**WHAT THE EXERCISE ASKS:** Return the records exactly, from the first line through the "middle pip: (194, 169)" line.

**DATA:**
################
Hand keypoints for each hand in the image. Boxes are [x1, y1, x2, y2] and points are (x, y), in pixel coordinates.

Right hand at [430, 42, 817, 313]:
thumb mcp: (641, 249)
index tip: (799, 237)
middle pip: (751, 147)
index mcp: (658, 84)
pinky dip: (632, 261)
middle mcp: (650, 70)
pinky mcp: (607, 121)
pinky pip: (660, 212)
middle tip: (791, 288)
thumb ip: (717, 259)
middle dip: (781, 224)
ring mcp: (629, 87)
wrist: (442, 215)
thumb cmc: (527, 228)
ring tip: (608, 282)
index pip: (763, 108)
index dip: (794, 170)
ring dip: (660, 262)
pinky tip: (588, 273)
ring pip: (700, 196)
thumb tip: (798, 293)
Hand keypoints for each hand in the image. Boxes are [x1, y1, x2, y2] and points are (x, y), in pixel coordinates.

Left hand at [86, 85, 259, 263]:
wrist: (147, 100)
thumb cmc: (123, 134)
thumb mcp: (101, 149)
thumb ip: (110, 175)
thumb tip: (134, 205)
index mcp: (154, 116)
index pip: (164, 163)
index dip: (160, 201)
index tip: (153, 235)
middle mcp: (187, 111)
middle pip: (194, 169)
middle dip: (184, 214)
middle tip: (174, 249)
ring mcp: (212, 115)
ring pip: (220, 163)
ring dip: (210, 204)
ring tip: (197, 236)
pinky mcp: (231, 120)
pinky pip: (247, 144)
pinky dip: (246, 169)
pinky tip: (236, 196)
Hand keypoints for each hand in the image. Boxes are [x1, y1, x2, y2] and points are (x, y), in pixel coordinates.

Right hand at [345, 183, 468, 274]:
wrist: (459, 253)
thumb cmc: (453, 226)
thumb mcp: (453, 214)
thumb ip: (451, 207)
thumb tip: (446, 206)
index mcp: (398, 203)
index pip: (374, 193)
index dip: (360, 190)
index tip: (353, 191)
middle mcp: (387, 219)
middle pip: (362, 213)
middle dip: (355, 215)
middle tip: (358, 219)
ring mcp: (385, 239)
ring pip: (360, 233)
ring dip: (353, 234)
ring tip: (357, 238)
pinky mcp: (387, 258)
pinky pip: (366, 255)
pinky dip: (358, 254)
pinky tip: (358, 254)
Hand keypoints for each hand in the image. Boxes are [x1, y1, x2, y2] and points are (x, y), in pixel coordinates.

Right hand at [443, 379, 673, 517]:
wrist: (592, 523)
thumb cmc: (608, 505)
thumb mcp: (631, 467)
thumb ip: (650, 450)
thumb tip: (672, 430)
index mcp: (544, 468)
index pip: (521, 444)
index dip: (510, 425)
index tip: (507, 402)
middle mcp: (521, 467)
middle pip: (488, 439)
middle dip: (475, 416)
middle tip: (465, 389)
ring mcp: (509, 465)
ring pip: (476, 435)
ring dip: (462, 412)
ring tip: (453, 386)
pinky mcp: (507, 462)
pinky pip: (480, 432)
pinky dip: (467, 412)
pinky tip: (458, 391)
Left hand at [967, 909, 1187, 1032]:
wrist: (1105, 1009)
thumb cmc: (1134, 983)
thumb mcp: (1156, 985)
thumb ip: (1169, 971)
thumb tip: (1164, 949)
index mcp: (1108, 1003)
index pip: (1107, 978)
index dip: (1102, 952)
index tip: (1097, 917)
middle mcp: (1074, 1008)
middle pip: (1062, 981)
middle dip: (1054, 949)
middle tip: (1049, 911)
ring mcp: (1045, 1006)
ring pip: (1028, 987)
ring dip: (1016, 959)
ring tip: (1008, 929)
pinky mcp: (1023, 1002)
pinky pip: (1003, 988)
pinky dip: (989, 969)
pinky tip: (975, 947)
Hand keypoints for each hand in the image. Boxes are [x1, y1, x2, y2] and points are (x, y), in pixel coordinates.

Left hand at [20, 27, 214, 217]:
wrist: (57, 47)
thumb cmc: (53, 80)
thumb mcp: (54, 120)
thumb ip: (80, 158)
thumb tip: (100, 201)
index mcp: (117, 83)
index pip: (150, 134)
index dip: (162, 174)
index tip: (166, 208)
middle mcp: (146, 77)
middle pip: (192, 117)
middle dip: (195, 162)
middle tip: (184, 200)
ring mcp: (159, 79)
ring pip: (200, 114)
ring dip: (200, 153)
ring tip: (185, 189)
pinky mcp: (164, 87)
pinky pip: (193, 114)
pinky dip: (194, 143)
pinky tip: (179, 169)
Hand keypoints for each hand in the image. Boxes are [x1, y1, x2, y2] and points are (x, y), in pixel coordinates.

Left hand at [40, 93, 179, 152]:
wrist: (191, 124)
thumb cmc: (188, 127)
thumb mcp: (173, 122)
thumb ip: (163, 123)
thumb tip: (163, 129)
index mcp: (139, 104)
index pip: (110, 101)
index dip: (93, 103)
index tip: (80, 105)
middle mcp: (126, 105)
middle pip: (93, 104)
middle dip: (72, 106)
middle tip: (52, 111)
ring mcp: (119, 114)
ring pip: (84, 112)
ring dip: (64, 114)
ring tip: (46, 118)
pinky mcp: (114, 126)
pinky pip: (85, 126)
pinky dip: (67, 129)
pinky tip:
################
**ANSWER AREA:**
Hand keypoints for each hand in the image. Boxes are [x1, y1, x2, y2] and points are (x, y), in pixel coordinates.

Right hand at [430, 42, 817, 313]:
thumb mcp: (641, 249)
index tip: (799, 237)
middle pip: (751, 147)
index mcp: (658, 84)
pinky dip: (632, 261)
middle mcp: (650, 70)
pinky mcp: (607, 121)
pinky pip: (660, 212)
middle tip: (791, 288)
thumb ip: (717, 259)
middle dip: (781, 224)
ring mcp: (629, 87)
wrist: (442, 215)
thumb cmc: (527, 228)
ring tip: (608, 282)
index pip: (763, 108)
index dip: (794, 170)
ring dip: (660, 262)
pinky tip: (588, 273)
ring pip: (700, 196)
thumb tip: (798, 293)
Hand keypoints for each hand in the image. Boxes are [x1, y1, x2, y2] and points are (x, y), in pixel coordinates.

Left hand at [86, 85, 259, 263]:
wrist: (147, 100)
thumb cmc: (123, 134)
thumb mcp: (101, 149)
thumb ip: (110, 175)
thumb tip: (134, 205)
index mcp: (154, 116)
index pip: (164, 163)
index dip: (160, 201)
index tip: (153, 235)
middle mcp: (187, 111)
middle pip: (194, 169)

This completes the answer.